Ainda tem aqueles que soltam “cordões cheirosos”, levam caroços de milho ou feijão para atirar na cabeça dos outros com uma borrachinha de amarrar dinheiro, e outras perturbações mis. Eu já dei boas risadas dentro de cinemas. Já namorei muito, já perturbei muito, me diverti muito. Ah! Ia me esquecendo. Ainda tem o filme, né?

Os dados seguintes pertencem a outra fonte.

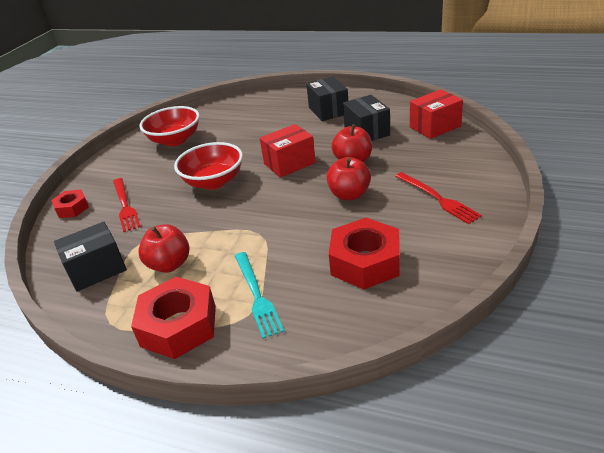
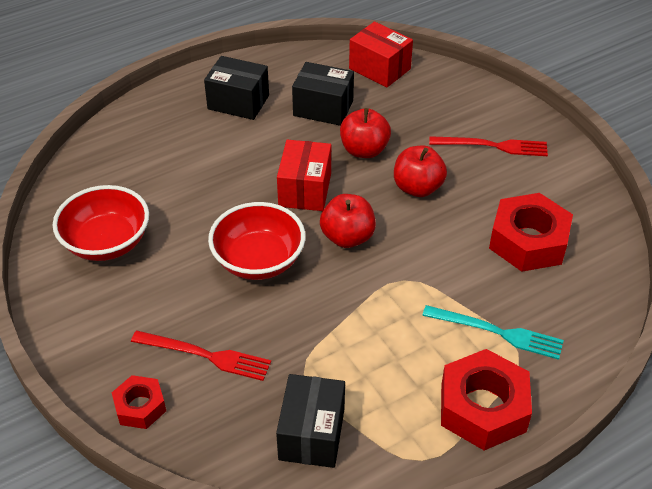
camera: 55 degrees left, 10 degrees up
red apple [138,224,189,273] -> red apple moved to [320,194,376,248]
red box [410,89,463,139] -> red box turned 60 degrees counterclockwise [349,21,413,87]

Mas um episódio ocorrido numa matinê de segunda-feira no cine Santanópolis, nunca me saiu da memória. Foi o seguinte: Era praxe nós, homens, levarmos um lenço no bolso, porque ele tem mil utilidades. Uma delas, era justamente conter o jato de esperma, quando a namorada estava nos masturbando.
Alguém, que eu acredito tenha sido desatento, que não tivesse lenço, ou sofresse de ejaculação precoce, sei lá, foi o pivô da história. O certo é que, de repente, ouviu-se um grito no meio da sessão, que fez acender todas a luzes (cruzes!): “Que merda! Quem é que tá batendo punhêta aqui”?
Quem falava era um sujeito que tinha na parte posterior da cabeça e na palma de uma das mãos, uma coisa pegajosa.